And for tonight?
I let him.
Just One Truth
Langston
Sweetheart.
The word slipped out of my mouth in the elevator, soft and easy, like it had been waiting in me all along.
And I meant it. Every part of it.
Sabrina has gotten under my skin in a way I can’t explain. A way I don’t want to explain. I’m always in control—of the room, of the deal, of myself. But with her? My grip is slipping. She’s chaos dressed in emerald fire, and every time she looks at me, I feel like I’m standing too close to the edge.
Seeing Elliott put his hands on her tonight… it flipped something inside me. Turned me inside out. I wanted to break him in half for even thinking he had the right. And then that kid at the front desk? The way his eyes dragged over her—like she was available, like she wasn’t already mine?
I could’ve rung his neck just for looking.
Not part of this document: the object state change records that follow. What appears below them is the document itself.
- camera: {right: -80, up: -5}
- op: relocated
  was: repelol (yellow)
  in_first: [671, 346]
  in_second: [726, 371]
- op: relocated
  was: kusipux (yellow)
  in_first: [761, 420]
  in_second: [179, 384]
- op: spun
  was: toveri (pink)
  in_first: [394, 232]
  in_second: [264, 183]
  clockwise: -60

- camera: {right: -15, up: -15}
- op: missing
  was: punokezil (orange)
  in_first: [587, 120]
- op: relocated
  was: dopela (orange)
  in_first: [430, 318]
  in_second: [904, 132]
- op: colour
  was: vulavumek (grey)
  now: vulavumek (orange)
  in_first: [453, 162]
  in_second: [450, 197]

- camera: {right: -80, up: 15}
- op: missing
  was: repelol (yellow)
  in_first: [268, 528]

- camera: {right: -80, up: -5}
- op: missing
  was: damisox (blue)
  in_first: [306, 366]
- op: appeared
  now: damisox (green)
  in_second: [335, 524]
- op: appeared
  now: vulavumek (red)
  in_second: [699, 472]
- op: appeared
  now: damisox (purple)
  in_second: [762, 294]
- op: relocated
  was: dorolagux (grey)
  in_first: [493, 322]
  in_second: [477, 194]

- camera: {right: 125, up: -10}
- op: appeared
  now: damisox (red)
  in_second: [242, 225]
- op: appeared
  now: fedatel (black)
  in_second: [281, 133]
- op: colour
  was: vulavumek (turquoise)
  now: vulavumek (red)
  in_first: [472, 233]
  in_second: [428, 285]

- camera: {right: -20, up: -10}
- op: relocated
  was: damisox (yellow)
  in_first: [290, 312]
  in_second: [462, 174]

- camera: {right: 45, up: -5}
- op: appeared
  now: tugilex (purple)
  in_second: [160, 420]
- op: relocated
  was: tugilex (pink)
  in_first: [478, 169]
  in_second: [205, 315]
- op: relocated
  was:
Possessive doesn’t begin to cover it.
I swipe the key card and push the suite door open, my hand automatically finding the small of her back as I guide her inside.I can’t seem to stop touching her when she’s around. A palm to her hip, her waist, the curve of her spine. Like I need the physical reminder she’s here. That she’s real.
And it pisses me off.
I clench my jaw, frustrated at myself, at her, at everything this is stirring up in me.
“Decide what you want for dinner,” I tell her, the words sharper than I mean them to be. “I’ve got calls to make.”
Her brows lift, but she doesn’t argue. She sits her bag down by the couch and starts looking over the room service menu.
I turn away before I can soften, before I can say something else I don’t mean to.
In the bedroom, I pull out my phone, sit on the edge of the bed, and stare at the blank screen.
No calls. No messages. Nothing waiting.
I don’t dial a damn thing.
Instead, I sit there pretending to work while every thought in my head circles back to the woman in the other room—my wife.
And the truth I don’t want to admit, even to myself.
I don’t just want to protect her.
I want her.
All of her.
The silence in the bedroom is deafening.
I’m staring at my phone like it’s going to magically ring, like some call is going to save me from the fact that my head won’t stop replaying her voice. That quiet little “You” she whispered in the elevator when I asked what she was nervous about.
Me.
I scrub a hand down my face. I should feel in control here. A hotel suite, a woman who legally bears my name, a situation I engineered into existence. Control is what I do. It’s who I am.
But she’s unraveling me thread by thread without even trying.